GPS strategies include the use of academic “maps” to guide students from the start to the finish of their academic program, enabling them stay on track and complete their degrees without wasting time and money on courses that don’t advance their training in a particular STEM field. CCA will also assist campuses in creating integrated technology platforms to help advisors track student progress and performance. Massachusetts campuses will work collaboratively to design a new associate’s degree in STEM that would give students a solid foundation for transfer into a four-year program, where they could begin STEM coursework at an advanced level of study.
The following campuses will develop industry field “pathways” utilizing GPS:
• Bristol Community College (Clean Energy, Biotech and Life Sciences)
• Bunker Hill Community College (Health Care, Advanced Manufacturing/Engineering)
• Cape Cod Community College (Information Technology)
• Greenfield Community College (Health Care, Clean Energy)
• Middlesex Community College (Advanced Manufacturing/Engineering)
• Mount Wachusett Community College (Health Care, Advanced Manufacturing/Engineering, Biotech & Life Sciences)
• Quinsigamond Community College (Health Care, Advanced Manufacturing/Engineering)
"Middlesex is honored to be part of CCA's pioneering initiatives that promote STEM degree completion,” said Carole A. Cowan, President of Middlesex Community College. “Our new Health & STEM Pathways Center supports and advises students as they prepare for careers in these critical fields.
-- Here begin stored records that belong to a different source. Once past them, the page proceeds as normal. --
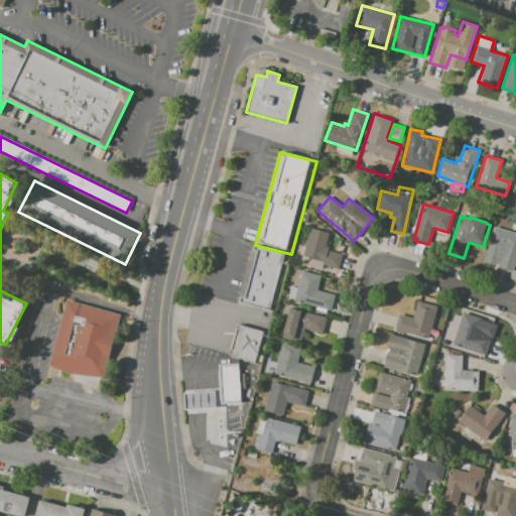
[(494,226),(515,233),(515,260),(513,270),(484,261),(494,226)]
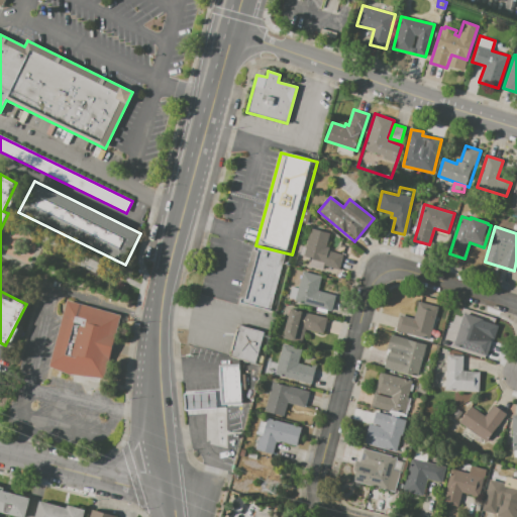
[(311,227),(329,232),(326,246),(329,247),(328,250),(343,254),(338,273),(310,266),(312,259),(304,255),(311,227)]
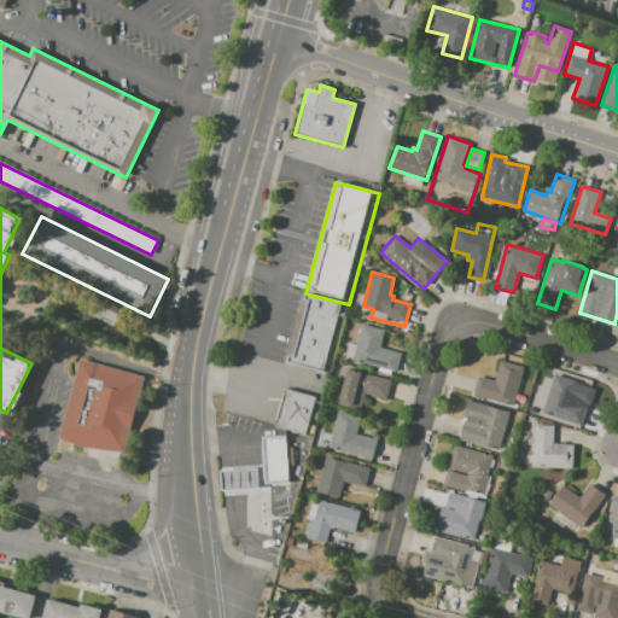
[(304,296),(348,308),(330,377),(286,365),(304,296)]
We hope this initiative will allow us to expand this successful model and grow the college's existing solid partnerships with businesses in STEM fields."
Today’s grant announcement follows Governor Deval Patrick’s November 13th release of “Expanding the Pipeline for All: Massachusetts' Plan for Excellence in STEM Education." This version 2.0 strategic plan ties economic development to teaching and learning in the STEM fields, with the goal of achieving the following statewide goals:
1. Increase student interest in STEM areas;
2. Increase student achievement among all Pre-K-12 students in order to prepare graduates to be civically and college and/or career ready;
3. Increase the percentage of skilled educators who teach Pre-K-16 STEM classes;
4. Increase the percent of students completing post-secondary degrees or certificates in STEM subjects; and
5. STEM degrees and certificate attainment will be aligned with corresponding opportunity in STEM-related fields to match the state’s workforce needs for a STEM talent pipeline.
Massachusetts has been recognized by the National Governor’s Association’s Center for Best Practices, Change the Equation and Innovate+Education as a national leader in STEM education, a result of the Patrick Administration’s strategic investments in programs and initiatives that are developing a highly skilled workforce, fostering economic development and ultimately positioning the Commonwealth as a leader in the 21st century innovation-based global economy.